Assignment
The word "that": say how many lines of the data below contain it, and give the number alone.

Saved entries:
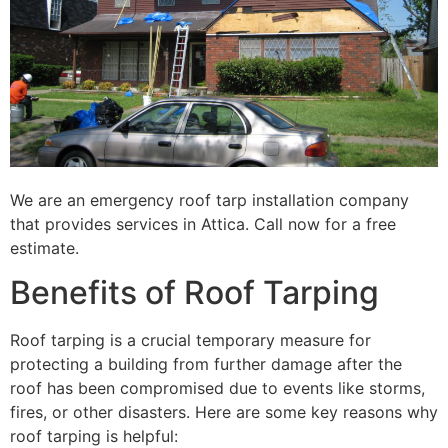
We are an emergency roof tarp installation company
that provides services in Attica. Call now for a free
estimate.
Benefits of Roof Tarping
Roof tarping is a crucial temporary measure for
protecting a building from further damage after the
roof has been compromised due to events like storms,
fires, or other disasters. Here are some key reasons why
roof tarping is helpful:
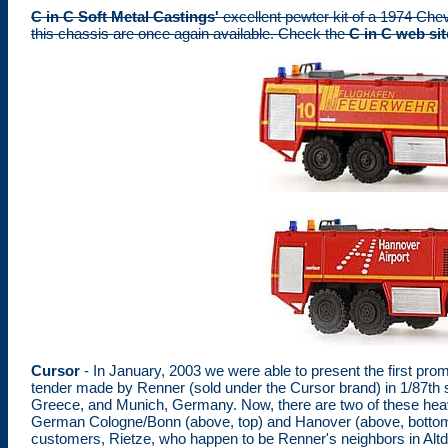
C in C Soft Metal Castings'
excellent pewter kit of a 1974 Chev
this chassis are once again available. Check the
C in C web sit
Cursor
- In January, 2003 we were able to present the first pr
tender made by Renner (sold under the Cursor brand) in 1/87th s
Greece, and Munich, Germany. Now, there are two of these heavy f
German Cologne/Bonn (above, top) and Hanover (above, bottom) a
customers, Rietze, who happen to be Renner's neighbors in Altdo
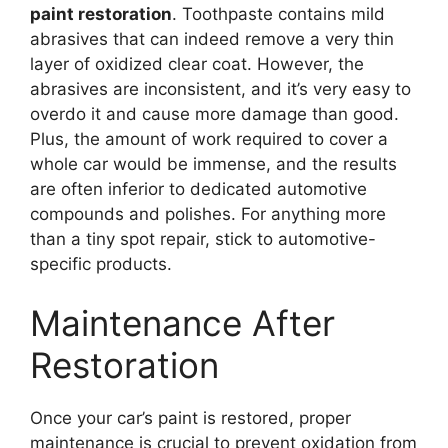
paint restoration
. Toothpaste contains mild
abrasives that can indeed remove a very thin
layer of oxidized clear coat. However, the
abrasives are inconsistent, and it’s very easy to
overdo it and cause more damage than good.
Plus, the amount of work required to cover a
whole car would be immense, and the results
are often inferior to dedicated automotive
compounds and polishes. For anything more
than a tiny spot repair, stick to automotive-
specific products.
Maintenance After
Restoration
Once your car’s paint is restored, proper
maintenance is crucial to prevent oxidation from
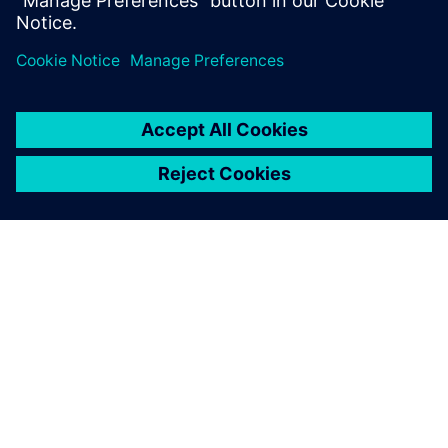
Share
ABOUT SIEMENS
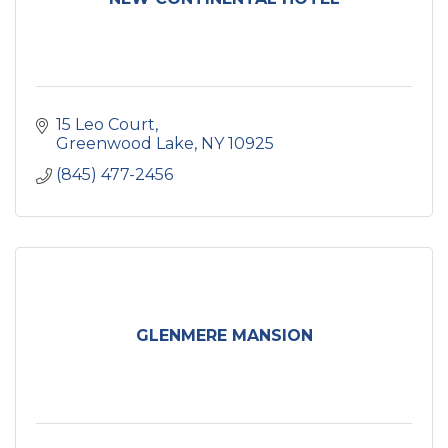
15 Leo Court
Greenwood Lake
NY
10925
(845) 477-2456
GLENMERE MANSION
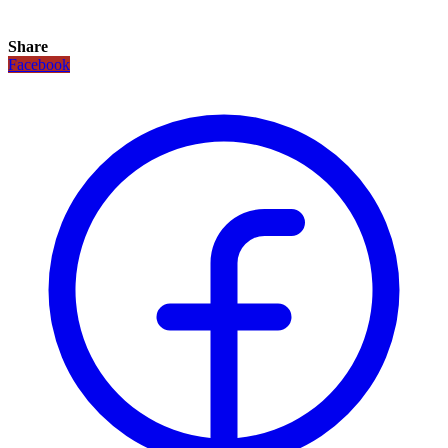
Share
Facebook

Result of the task
2